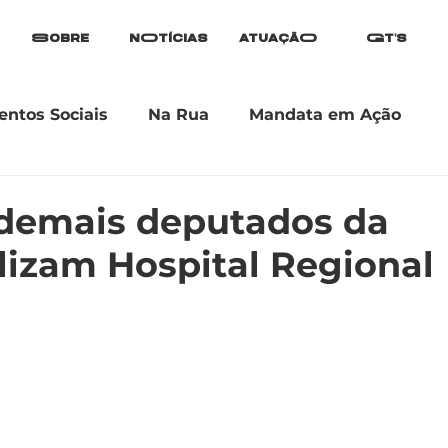
Sobre
nOtícias
atuaçãO
Gt's
ntos Sociais
Na Rua
Mandata em Ação
e demais deputados da
lizam Hospital Regional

◆ EXERCISE REQUIREMENTS ◆
Output all the records above exactly, but without their images.

◆ SOLUTION TO THIS EXERCISE ◆
Sobre
nOtícias
atuaçãO
Gt's
ntos Sociais
Na Rua
Mandata em Ação
e demais deputados da
lizam Hospital Regional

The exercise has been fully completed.